TASK ITEM: Write the entries below out again exactly; any picture in them stays out.

Scene geometry reasoning data:
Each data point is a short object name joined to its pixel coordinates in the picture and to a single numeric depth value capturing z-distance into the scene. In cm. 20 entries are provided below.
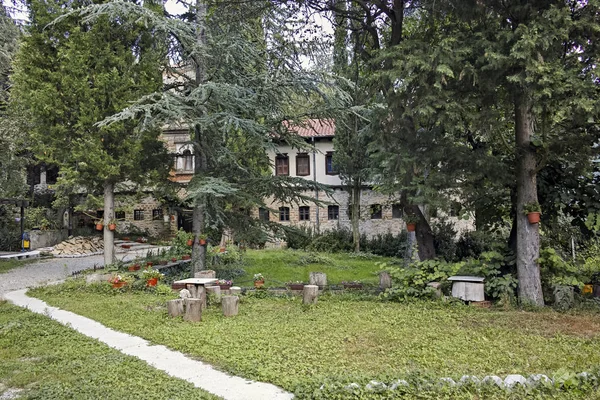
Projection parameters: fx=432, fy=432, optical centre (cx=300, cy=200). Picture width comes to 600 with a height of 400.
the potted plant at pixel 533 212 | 803
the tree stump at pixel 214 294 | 888
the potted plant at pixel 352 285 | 1005
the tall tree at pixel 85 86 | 1227
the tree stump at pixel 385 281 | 961
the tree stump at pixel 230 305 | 787
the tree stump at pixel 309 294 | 864
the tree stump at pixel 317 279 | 1000
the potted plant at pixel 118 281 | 1034
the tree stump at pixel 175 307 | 770
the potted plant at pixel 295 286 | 1001
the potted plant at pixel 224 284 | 1002
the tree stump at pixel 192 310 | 743
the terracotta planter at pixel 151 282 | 1062
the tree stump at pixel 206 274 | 1022
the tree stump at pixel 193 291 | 870
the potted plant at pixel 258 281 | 1018
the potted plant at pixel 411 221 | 987
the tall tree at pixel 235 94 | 1050
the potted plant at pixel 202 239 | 1150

SOLVED EXERCISE:
Each data point is a short object name joined to its pixel coordinates in the picture and to a single numeric depth value capturing z-distance into the scene. In cm. 20 entries are provided below.
Projection parameters: fx=432, fy=432, optical centre (cx=300, cy=200). Picture width comes to 600 with a height of 400.
the potted plant at pixel 533 212 | 803
the tree stump at pixel 214 294 | 888
the potted plant at pixel 352 285 | 1005
the tall tree at pixel 85 86 | 1227
the tree stump at pixel 385 281 | 961
the tree stump at pixel 230 305 | 787
the tree stump at pixel 309 294 | 864
the tree stump at pixel 317 279 | 1000
the potted plant at pixel 118 281 | 1034
the tree stump at pixel 175 307 | 770
the potted plant at pixel 295 286 | 1001
the potted plant at pixel 224 284 | 1002
the tree stump at pixel 192 310 | 743
the terracotta planter at pixel 151 282 | 1062
the tree stump at pixel 206 274 | 1022
the tree stump at pixel 193 291 | 870
the potted plant at pixel 258 281 | 1018
the potted plant at pixel 411 221 | 987
the tall tree at pixel 235 94 | 1050
the potted plant at pixel 202 239 | 1150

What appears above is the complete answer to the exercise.